News
.:News
Gains in Asia/Europe box rates are regressing
20- November - 2012

RATE GAINS on Asia/North Europe box routes are regressing, with analysts predicting that general rate increases for November will prove unsustainable.

 For the second consecutive week, Asia/North Europe rates showed declines on the Shanghai Containerised Freight Index and Drewry’s World Container Index. The SCFI showed a $158 decline to $1,225 per teu, while the WCI showed a $127 loss to $2,675/feu. 

 
Other long-haul routes did not fare well.
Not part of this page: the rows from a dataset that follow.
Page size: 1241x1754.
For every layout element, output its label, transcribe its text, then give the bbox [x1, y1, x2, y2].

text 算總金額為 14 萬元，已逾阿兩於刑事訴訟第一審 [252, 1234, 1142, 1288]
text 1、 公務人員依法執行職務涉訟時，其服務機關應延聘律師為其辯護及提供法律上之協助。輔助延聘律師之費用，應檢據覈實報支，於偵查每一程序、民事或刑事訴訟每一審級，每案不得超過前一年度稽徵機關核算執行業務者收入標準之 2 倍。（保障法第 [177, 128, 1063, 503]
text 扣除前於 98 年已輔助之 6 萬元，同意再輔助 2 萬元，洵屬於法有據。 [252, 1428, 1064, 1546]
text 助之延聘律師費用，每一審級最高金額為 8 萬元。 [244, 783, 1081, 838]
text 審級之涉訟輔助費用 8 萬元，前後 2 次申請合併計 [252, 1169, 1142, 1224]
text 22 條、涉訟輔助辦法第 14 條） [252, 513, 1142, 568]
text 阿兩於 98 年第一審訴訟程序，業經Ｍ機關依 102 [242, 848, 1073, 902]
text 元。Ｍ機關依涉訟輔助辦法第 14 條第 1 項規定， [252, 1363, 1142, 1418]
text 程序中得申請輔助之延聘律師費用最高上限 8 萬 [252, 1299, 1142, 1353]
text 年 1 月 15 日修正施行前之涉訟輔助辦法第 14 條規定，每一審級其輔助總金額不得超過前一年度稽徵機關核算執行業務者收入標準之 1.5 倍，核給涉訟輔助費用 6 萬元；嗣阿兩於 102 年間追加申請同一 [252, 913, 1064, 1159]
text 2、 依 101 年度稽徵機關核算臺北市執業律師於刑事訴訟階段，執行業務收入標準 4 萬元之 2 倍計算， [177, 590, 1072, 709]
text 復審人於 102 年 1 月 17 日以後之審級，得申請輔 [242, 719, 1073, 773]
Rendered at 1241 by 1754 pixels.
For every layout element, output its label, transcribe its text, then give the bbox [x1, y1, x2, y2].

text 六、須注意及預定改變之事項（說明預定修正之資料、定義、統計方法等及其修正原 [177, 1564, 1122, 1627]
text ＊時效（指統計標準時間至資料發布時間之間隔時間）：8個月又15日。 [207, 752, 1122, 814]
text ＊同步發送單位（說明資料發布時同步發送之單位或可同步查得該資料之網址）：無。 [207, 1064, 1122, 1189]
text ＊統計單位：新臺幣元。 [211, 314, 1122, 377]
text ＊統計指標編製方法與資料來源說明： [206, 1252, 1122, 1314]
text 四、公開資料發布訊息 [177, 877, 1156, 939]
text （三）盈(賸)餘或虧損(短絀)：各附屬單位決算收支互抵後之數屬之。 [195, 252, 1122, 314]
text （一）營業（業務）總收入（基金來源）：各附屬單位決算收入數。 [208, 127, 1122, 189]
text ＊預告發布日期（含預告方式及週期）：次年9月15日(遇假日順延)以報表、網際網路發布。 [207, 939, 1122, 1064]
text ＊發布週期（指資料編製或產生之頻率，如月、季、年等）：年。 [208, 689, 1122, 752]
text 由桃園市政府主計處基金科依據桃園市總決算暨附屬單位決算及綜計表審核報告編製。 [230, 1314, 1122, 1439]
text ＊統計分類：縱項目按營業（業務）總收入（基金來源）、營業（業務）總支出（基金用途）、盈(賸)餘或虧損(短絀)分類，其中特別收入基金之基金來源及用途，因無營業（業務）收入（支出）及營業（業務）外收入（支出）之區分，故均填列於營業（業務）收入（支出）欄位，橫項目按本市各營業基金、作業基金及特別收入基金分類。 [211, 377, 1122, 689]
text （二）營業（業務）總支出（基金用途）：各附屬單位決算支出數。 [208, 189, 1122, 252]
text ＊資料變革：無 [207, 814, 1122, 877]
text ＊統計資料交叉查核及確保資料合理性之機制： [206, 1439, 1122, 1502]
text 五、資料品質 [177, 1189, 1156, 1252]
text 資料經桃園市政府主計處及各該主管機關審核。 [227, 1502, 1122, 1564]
The Asia/Mediterranean rate lost $99 to $856/teu on the SCFI, while the WCI posted a $127 drop to $1,774/feu. 

As for trans-Pacific routes, the Asia/US West Coast rate dropped $86 to $2,224/feu on the SCFI, while the WCI registered a $119 drop to $2,232/feu. 

The Asia/USEC rate dropped $73 to $3,246/feu on the SCFI, while the WCI showed a $66 drop to $3,228/feu. 
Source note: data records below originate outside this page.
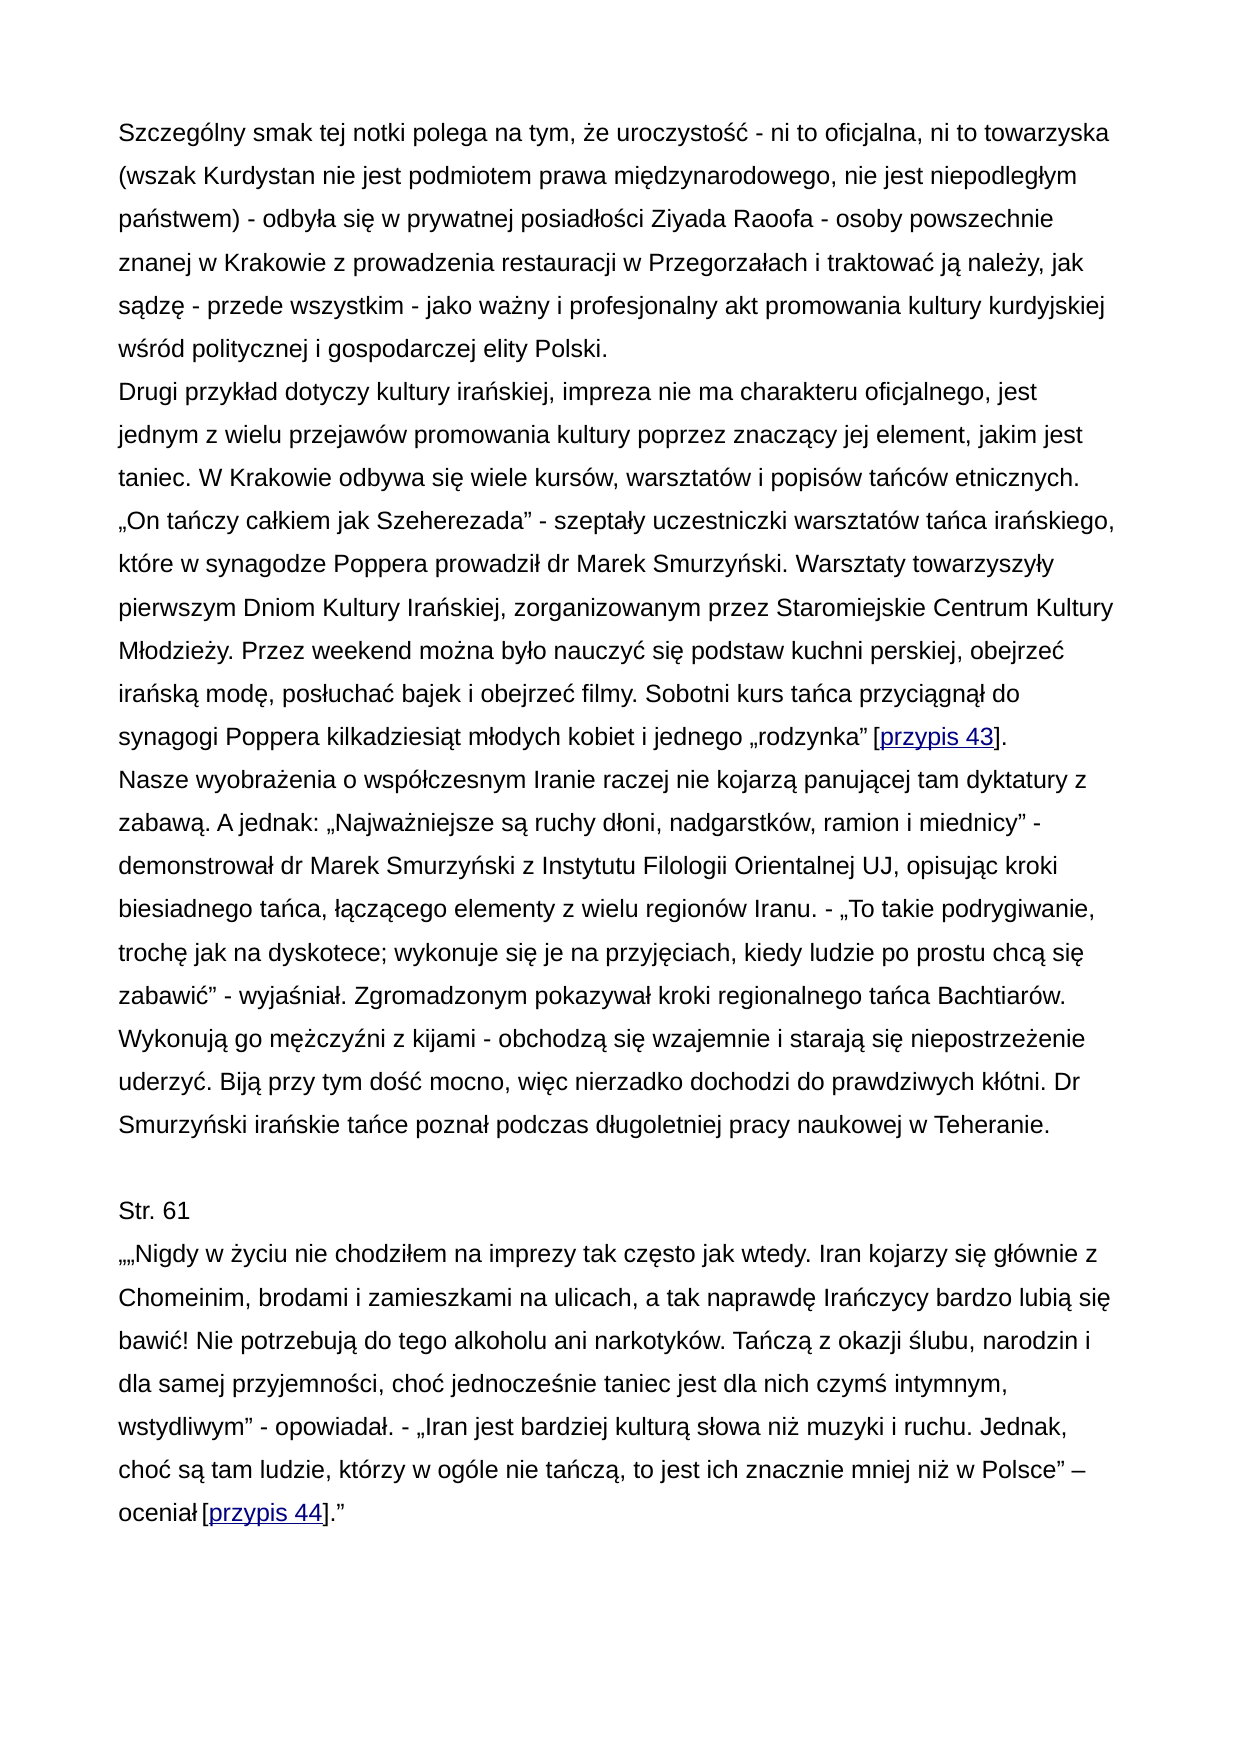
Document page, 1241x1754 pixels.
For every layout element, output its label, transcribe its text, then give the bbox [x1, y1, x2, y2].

text Nasze wyobrażenia o współczesnym Iranie raczej nie kojarzą panującej tam dyktatury z zabawą. A jednak: „Najważniejsze są ruchy dłoni, nadgarstków, ramion i miednicy” - demonstrował dr Marek Smurzyński z Instytutu Filologii Orientalnej UJ, opisując kroki biesiadnego tańca, łączącego elementy z wielu regionów Iranu. - „To takie podrygiwanie, trochę jak na dyskotece; wykonuje się je na przyjęciach, kiedy ludzie po prostu chcą się zabawić” - wyjaśniał. Zgromadzonym pokazywał kroki regionalnego tańca Bachtiarów. Wykonują go mężczyźni z kijami - obchodzą się wzajemnie i starają się niepostrzeżenie uderzyć. Biją przy tym dość mocno, więc nierzadko dochodzi do prawdziwych kłótni. Dr Smurzyński irańskie tańce poznał podczas długoletniej pracy naukowej w Teheranie. [118, 765, 1122, 1139]
text Szczególny smak tej notki polega na tym, że uroczystość - ni to oficjalna, ni to towarzyska (wszak Kurdystan nie jest podmiotem prawa międzynarodowego, nie jest niepodległym państwem) - odbyła się w prywatnej posiadłości Ziyada Raoofa - osoby powszechnie znanej w Krakowie z prowadzenia restauracji w Przegorzałach i traktować ją należy, jak sądzę - przede wszystkim - jako ważny i profesjonalny akt promowania kultury kurdyjskiej wśród politycznej i gospodarczej elity Polski. [118, 118, 1122, 362]
text Drugi przykład dotyczy kultury irańskiej, impreza nie ma charakteru oficjalnego, jest jednym z wielu przejawów promowania kultury poprzez znaczący jej element, jakim jest taniec. W Krakowie odbywa się wiele kursów, warsztatów i popisów tańców etnicznych. „On tańczy całkiem jak Szeherezada” - szeptały uczestniczki warsztatów tańca irańskiego, które w synagodze Poppera prowadził dr Marek Smurzyński. Warsztaty towarzyszyły pierwszym Dniom Kultury Irańskiej, zorganizowanym przez Staromiejskie Centrum Kultury Młodzieży. Przez weekend można było nauczyć się podstaw kuchni perskiej, obejrzeć irańską modę, posłuchać bajek i obejrzeć filmy. Sobotni kurs tańca przyciągnął do synagogi Poppera kilkadziesiąt młodych kobiet i jednego „rodzynka” [przypis 43]. [118, 377, 1122, 751]
text „„Nigdy w życiu nie chodziłem na imprezy tak często jak wtedy. Iran kojarzy się głównie z Chomeinim, brodami i zamieszkami na ulicach, a tak naprawdę Irańczycy bardzo lubią się bawić! Nie potrzebują do tego alkoholu ani narkotyków. Tańczą z okazji ślubu, narodzin i dla samej przyjemności, choć jednocześnie taniec jest dla nich czymś intymnym, wstydliwym” - opowiadał. - „Iran jest bardziej kulturą słowa niż muzyki i ruchu. Jednak, choć są tam ludzie, którzy w ogóle nie tańczą, to jest ich znacznie mniej niż w Polsce” – oceniał [przypis 44].” [118, 1239, 1122, 1527]
text Str. 61 [118, 1196, 1122, 1225]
Although carriers have acted to cut sailings while implementing GRIs, demand is also dropping in tandem, Clarkson’s noted: “Whilst capacity is set to decrease on the Asia-Europe trade during December, so is demand, and it is currently hard to see any successful GRI being long lived given the proximity of the Christmas holidays.” 

Meanwhile, ACM/GFI said feedback from industry players is that rates for contracted volumes could be lower in 2013, as carriers fight for cargoes to get through another weak year for the eurozone. 

ACM/GFI said: “Speaking to a number of industry participants this week, 2013 rates offered in the first round of negotiations are aggressively low, versus spot rates.” 

It added: “After factoring in volume discounts, we all know that there is room for rates to go lower. It seems like carriers are yet again trying to secure the necessary volumes to see them through another stagnating year in the euro area.” 

Last month the IMF reduced projections for the Euro area to -0.4% for 2012 and took a cut of -0.5% to the 0.2% growth expected in 2013, explaining why carriers are trying to get as much fixed volume business for next year.